[Plain-text document sources]
□ □ □ □ □ □ □
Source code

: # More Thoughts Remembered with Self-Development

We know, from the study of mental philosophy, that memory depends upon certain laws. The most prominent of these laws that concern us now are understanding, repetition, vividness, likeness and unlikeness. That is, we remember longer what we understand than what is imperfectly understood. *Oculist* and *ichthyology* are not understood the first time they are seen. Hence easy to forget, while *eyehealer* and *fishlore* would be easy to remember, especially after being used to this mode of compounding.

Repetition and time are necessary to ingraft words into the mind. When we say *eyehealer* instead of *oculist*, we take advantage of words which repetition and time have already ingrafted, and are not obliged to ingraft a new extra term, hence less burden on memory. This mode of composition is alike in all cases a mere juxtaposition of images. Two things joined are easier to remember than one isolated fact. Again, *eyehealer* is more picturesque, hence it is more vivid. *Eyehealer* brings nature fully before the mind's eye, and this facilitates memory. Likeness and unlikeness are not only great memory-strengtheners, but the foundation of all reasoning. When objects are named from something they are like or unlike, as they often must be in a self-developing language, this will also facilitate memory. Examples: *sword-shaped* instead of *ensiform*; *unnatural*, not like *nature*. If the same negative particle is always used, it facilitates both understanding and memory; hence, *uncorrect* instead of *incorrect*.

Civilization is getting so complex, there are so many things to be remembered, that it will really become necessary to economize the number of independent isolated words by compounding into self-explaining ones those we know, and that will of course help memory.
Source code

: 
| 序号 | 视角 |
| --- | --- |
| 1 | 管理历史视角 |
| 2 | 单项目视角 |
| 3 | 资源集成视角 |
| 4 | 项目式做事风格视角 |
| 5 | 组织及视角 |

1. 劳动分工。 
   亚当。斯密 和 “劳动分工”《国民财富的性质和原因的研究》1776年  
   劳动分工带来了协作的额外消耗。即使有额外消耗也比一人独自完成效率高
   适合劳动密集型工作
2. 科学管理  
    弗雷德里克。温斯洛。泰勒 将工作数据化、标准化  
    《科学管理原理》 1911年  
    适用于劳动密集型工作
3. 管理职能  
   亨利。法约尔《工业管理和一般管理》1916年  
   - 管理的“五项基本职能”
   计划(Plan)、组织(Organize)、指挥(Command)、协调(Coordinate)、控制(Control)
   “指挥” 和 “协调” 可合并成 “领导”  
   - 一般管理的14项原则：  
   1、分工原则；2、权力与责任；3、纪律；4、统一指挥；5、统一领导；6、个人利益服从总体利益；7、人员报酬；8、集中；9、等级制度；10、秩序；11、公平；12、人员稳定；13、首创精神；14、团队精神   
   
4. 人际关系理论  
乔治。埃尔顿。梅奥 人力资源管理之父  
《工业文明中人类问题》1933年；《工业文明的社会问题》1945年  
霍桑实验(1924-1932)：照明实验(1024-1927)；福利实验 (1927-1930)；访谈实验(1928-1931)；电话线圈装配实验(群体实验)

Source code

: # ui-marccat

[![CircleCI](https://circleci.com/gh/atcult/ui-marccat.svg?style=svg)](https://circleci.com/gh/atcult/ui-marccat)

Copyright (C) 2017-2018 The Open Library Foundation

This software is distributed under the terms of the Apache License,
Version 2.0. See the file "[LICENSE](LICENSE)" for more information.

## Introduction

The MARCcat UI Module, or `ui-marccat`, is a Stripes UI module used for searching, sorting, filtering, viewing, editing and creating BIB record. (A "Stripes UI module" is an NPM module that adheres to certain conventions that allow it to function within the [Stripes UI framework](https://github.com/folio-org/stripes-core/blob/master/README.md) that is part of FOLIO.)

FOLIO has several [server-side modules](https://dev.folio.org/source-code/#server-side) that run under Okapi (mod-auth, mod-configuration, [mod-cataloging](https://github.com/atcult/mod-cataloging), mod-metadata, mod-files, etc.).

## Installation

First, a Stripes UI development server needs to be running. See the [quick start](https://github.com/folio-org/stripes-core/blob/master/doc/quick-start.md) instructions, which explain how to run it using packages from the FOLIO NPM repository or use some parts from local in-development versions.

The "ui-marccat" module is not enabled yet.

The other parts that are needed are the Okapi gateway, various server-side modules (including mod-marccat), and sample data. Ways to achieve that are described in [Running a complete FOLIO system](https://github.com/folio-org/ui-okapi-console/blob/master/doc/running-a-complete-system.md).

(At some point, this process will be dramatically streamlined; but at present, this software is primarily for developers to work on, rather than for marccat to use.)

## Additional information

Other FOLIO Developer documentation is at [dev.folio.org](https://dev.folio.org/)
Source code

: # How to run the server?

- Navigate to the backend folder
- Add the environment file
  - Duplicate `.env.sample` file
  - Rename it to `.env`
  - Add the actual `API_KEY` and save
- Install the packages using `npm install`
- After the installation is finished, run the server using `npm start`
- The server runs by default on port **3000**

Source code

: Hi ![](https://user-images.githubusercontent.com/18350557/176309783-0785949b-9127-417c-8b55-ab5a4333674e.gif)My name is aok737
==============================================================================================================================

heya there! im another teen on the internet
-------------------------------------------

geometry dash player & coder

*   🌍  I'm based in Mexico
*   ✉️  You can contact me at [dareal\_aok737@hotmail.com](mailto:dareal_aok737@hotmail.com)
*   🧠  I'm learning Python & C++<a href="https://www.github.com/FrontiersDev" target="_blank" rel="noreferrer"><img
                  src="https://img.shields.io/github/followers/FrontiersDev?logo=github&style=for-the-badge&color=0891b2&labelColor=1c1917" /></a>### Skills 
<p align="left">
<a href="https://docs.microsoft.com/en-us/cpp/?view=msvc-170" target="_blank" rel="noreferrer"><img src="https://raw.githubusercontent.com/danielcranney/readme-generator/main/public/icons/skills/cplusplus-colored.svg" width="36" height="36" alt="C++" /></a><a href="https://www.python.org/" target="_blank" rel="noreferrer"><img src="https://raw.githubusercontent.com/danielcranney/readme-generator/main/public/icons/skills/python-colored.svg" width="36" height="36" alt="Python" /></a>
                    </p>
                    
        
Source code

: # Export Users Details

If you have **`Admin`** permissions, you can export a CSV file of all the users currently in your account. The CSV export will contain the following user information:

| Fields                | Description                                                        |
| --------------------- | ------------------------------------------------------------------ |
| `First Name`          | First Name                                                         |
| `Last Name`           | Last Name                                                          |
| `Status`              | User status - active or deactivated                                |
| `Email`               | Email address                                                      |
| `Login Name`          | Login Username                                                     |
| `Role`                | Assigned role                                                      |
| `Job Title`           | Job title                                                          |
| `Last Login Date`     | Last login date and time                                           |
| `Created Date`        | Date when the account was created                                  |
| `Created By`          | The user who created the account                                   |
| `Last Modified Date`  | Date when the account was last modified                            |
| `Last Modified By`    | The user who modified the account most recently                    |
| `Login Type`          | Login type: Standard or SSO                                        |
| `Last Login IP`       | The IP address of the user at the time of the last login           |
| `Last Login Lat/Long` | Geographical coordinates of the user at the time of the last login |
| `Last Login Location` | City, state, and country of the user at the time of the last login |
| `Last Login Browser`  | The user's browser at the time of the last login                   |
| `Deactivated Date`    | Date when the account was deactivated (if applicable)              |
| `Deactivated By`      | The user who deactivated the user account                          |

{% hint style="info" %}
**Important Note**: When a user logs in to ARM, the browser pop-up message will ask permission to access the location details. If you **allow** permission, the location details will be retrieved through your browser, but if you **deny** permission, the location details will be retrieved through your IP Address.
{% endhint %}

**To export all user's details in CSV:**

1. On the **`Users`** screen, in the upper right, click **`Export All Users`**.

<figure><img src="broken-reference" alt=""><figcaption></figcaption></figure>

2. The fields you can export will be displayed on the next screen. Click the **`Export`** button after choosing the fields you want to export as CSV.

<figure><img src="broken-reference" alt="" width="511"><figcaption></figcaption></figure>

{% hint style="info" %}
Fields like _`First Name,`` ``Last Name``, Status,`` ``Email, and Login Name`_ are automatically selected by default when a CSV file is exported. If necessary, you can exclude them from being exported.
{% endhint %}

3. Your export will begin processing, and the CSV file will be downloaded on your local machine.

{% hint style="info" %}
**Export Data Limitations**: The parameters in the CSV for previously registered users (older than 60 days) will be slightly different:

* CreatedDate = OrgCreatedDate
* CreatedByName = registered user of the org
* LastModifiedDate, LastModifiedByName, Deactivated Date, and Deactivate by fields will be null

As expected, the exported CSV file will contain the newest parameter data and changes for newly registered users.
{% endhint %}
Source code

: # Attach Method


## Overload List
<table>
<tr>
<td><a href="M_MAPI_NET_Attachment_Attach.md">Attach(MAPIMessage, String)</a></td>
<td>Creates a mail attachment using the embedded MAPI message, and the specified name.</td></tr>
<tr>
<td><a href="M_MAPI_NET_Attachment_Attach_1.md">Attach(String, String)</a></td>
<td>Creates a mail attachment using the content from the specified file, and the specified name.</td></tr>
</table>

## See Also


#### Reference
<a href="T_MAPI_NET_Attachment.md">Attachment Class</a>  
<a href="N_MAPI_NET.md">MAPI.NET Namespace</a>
□ □ □ □ □ □ □
**JOB**
Copy out word for word the lines between the one holding "Export Users Details" and the one holding "If you have", inclusive, from the records above.

**ANSWER FOR THIS EXERCISE**
: # Export Users Details

If you have **`Admin`** permissions, you can export a CSV file of all the users currently in your account. The CSV export will contain the following user information:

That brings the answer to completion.